Each person in the group playing their role so that the process of creating our structure was going to not only be efficient as possible, but also making sure that we didn’t break any pieces of spaghetti. Also making sure that we knew that the blue-tack was scarce.

“Lego Blue Ninja about to experience 8 Magnitude Earthquake”

Testing

Our class’ controlled variable’s were

The Teacher simulating the shake test
Simulation went on for 10 seconds

When we tested our model, it passed the test of being earthquake-resistant. The shake test represented the primary and secondary shock waves of an earthquake. Our building was not damaged in any way or form, and I think it was due to the cross beams that was added in our building, allowing the transfer of movement to be spread away from the foundation. Our Lego Blue Ninja fell over though 🙁

Reflection

Our outcome was very positive as our earthquake-resistant building was a success against the shake test which was a mimic of an earthquake with a magnitude of an average of 7-8 on the Richter Scale. Also having absolutely no damage dealt during and after the 10 seconds of the shake test.

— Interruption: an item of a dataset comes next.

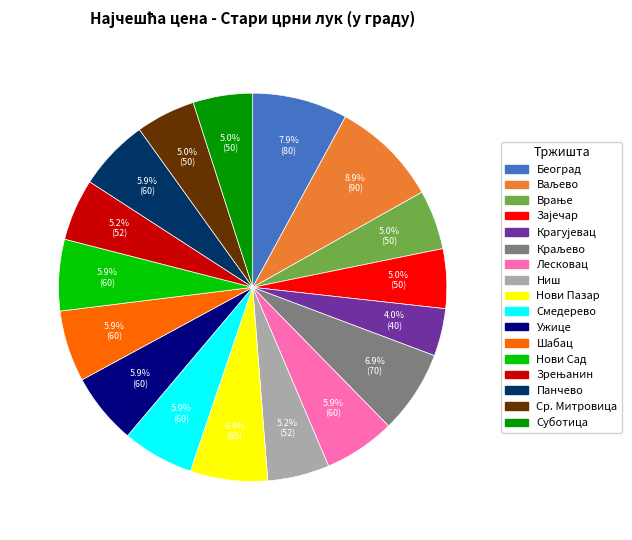

To the nearest percent, what portion does Ужице represent?

6%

After analysing the shake test and how our building responded to it, I am going to come to a conclusion that it was the shear walls which allowed flexibility while also bringing strength to the structure that helped the building stay in-tact. Although the cross beams helped the structure a lot, from the shake test, you could tell that there was still a lot of pressure going into the support beams, etc. Which was supposed to be the cross beams job (helping the transfer of movement away from support) The light roof and cross beams on top helped the building stay in-tact, meaning that the weight of the building was low to the ground, low centre of gravity, and more support.

Although our building was under budget, I think our group could’ve revamped the design to make it less wide to decrease the amount of spaghetti needed, which would increase our breathing room of how much money we could spend.

What would I do differently next time?

A most obvious of something that I would do next time is not go for a rectangular base prism as it is not compact and can be expensive to create. I would change to a small square based pyramid with cross beams intersecting in the middle. Also, we had the intention that it was a minimum of 30 cm along the base, which affected our whole process, so I would’ve deficiently decreased the length and width of our build.

Collaboration

Our team work was good at times, but also could be better at times. Although we never had arguments about decisions on the building, our conversations were usually off topic. Saying that we are all in the same basketball team, it was hard not to talk about the game we had last night, or something that is happening in the NBA. If we had not wasted the valuable time we had in class, possibly we could’ve created a better model.

Overall, when assigned in our roles, we all exceeded in them. For example, Nicholas always being proactive to get his computer up and taking pictures of our progress, and uploading it to the shared OneNote. Marshall and Lucas would always be wanting to get straight into building, and I would always be flicking back to the research to see if it reflects on our building.

If we knew that we weren’t going to be there for a certain lesson, we would always email or message the group prior. After the day had finished, we would message on the group-chat to catch-up the work we completed in class.

Having all of your good friend’s in one group maybe wasn’t the best decision, and at times it showed that we shouldn’t all be in a group together, but also at times it showed that because we were all good friends, we knew each others strengths and weaknesses, so we were able to elaborate on that.

Conclusion

This whole task really helped me learn to what goes into designing an earthquake-resistant building and how much time, effort and pain people had to go through. I also learned from the engineering process and how engineers, scientist, and urban planners can use this very useful process to help them. Furthermore, this being a group task, I was able to show that I can lead a team, by helping my group members, staying organised, and giving constructive criticism.